People have asked me how I can post what are often sublime thoughts on something like the Internet. I had to come to terms with this when I first began posting poetry on the Net, and later opened my first blog, then another, now a third. Even before blogging, since my name appears under several search engines and some pornographic sites have hitched their wagon to my name in an effort to push their filthy wares ( I deplore this, naturally), still I have resolved to do what I can to put clean material out there. Yesterday I posted a poem titled "In a sea of smut" which just about sums it up, and the feedback I am getting is heartwarming. There are many who, like me, are doing what they can to clean up our atmosphere and I applaud every one.

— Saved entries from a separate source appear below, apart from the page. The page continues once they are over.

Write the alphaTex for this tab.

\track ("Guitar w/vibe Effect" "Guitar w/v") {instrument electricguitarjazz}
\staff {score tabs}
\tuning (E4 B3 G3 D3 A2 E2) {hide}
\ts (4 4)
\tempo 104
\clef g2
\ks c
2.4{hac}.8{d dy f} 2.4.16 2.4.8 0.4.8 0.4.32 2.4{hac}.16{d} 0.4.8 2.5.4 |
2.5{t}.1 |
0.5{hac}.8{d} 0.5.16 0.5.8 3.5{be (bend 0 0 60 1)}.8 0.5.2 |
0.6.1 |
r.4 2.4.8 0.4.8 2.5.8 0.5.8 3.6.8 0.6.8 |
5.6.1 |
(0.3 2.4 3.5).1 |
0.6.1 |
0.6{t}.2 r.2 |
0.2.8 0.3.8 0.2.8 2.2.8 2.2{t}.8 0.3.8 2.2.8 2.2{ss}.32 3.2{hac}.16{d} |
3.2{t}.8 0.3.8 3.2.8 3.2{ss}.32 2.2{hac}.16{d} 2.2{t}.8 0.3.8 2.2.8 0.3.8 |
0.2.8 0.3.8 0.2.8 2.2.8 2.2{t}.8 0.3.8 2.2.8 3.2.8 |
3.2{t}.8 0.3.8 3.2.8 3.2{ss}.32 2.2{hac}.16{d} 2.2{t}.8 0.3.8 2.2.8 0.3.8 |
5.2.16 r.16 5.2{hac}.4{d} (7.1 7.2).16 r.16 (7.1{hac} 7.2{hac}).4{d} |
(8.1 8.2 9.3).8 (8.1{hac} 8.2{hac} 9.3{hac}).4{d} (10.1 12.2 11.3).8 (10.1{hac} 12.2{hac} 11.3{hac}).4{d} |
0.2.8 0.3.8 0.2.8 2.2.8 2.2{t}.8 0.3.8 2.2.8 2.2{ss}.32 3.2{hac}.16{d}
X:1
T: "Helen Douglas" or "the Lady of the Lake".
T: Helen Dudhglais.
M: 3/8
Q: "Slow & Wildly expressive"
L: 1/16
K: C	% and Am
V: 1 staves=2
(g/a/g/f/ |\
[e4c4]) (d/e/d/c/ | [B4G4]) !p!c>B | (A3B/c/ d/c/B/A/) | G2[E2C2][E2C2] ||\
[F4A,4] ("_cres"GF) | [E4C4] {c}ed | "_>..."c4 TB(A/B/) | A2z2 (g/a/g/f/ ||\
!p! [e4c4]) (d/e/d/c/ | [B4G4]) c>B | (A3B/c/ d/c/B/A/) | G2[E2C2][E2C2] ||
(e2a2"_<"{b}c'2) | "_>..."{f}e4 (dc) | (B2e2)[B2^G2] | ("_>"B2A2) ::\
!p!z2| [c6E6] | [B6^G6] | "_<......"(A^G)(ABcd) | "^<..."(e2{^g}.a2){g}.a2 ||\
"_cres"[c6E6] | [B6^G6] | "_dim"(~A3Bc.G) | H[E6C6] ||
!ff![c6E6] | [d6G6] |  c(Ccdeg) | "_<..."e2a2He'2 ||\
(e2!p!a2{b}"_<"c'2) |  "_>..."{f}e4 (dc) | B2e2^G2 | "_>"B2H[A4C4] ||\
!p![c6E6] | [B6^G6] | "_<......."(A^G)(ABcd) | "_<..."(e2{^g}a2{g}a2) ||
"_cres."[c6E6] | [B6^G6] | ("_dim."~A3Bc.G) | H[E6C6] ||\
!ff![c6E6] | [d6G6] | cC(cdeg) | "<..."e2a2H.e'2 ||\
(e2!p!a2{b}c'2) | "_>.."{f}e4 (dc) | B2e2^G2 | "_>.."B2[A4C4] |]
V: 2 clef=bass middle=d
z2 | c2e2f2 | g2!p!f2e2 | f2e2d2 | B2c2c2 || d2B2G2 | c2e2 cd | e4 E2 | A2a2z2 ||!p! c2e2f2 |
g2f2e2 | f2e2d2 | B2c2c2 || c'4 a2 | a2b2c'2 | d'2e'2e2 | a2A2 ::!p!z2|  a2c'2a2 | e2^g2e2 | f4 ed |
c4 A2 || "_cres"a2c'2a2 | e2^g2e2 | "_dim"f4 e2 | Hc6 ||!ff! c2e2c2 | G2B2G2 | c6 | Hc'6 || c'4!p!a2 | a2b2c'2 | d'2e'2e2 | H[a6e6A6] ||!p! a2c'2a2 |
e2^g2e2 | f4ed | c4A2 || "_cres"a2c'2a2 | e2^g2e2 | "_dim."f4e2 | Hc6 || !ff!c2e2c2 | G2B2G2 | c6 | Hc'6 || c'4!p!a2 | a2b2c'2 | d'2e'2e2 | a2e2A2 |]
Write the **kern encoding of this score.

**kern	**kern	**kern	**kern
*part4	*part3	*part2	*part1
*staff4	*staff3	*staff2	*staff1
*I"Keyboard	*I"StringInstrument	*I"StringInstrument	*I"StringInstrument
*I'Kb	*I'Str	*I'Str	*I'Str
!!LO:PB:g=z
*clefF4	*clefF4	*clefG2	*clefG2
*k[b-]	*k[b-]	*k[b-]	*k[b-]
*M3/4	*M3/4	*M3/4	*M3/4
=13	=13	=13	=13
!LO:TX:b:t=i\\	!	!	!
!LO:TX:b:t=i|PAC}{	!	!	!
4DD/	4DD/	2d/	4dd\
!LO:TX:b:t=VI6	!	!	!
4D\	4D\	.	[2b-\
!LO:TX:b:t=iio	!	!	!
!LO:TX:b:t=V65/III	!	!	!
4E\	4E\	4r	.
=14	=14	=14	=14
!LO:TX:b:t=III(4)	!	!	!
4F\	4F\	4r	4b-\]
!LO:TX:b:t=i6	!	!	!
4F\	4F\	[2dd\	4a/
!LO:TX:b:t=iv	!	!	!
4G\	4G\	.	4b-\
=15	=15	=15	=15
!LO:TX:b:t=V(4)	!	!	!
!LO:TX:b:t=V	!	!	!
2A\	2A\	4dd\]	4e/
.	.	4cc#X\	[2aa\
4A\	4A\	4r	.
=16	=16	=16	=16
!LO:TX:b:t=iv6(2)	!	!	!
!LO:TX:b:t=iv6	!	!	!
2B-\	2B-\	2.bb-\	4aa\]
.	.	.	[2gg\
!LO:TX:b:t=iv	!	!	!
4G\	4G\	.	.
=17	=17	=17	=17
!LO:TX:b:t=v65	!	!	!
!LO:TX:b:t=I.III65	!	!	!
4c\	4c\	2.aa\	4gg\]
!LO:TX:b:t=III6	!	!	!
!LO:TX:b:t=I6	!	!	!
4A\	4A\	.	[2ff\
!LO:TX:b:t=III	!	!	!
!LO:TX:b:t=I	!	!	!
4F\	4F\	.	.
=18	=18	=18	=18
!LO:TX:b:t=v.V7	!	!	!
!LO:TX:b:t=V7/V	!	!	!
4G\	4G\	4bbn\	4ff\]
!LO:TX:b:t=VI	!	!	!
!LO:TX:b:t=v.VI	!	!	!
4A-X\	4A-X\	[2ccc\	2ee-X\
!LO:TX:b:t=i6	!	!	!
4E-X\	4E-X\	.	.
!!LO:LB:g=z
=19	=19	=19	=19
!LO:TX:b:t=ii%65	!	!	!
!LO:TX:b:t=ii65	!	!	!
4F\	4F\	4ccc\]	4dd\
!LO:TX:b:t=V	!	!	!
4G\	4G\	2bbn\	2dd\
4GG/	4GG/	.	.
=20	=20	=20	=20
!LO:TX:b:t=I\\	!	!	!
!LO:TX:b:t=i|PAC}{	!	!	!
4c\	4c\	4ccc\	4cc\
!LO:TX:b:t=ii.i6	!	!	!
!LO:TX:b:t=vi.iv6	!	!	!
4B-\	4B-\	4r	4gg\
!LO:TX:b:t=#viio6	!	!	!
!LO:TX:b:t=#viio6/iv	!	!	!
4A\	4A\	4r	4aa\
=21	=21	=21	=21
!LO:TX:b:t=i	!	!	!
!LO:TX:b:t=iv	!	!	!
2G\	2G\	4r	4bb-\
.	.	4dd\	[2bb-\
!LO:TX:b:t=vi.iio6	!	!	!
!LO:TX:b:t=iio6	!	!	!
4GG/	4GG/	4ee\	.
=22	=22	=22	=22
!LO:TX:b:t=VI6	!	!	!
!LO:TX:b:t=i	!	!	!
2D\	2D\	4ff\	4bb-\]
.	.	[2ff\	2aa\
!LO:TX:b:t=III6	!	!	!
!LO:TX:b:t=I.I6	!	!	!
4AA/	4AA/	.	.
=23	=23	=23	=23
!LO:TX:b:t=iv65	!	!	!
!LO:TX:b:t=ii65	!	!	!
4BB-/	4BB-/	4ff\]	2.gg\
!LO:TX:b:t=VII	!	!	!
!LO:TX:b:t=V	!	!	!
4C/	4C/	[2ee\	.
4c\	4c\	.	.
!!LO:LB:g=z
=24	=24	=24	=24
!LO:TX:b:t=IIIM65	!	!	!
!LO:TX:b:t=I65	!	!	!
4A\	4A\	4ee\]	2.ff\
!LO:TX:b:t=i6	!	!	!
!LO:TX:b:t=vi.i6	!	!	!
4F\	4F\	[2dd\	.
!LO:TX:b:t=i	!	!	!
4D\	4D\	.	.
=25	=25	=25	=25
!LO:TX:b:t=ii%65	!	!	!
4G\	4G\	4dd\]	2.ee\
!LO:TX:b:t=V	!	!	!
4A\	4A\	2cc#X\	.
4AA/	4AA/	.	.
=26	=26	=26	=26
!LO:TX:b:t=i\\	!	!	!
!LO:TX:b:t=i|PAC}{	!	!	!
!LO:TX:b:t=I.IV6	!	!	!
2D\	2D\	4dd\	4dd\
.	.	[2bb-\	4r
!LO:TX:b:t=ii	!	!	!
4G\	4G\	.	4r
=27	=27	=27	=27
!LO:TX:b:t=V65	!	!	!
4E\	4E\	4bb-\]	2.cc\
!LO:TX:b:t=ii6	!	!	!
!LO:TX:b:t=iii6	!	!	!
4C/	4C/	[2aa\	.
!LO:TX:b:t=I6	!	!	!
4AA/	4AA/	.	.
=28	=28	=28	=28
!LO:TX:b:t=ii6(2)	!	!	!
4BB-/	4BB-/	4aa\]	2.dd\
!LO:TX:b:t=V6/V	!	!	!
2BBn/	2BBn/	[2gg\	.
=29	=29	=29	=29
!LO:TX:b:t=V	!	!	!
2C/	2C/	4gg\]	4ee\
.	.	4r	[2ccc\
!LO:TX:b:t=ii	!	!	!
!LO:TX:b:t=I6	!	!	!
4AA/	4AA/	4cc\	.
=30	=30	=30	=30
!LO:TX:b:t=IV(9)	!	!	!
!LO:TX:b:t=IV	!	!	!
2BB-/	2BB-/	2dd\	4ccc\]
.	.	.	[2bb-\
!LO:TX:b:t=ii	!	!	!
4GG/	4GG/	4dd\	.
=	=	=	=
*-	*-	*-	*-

Several years ago I happened to be in Borders looking through the poetry section when what did I spy? A volume titled "Talking dirty to God"! Right then and there, I knew I must do something to counter such foul stuff, and not long after, my first book of poems was published, "For love of Christ".
As I said in a poem on another blog, if just one poor soul who is struggling in a sea of smut is thrown a lifeline by something I and we post, then it is well worth our effort.
And lastly, I recall my Sunday School teacher, a wonderful Christian Science practitioner saying she had had a call from a man who said to her, "just talk to me about clean things. The office where I work is filled with gross conversation." Of course, with the Internet and its downside, it has only gotten worse. But let us do all we can to purify it. Especially at this, what should be, a Christly time of year.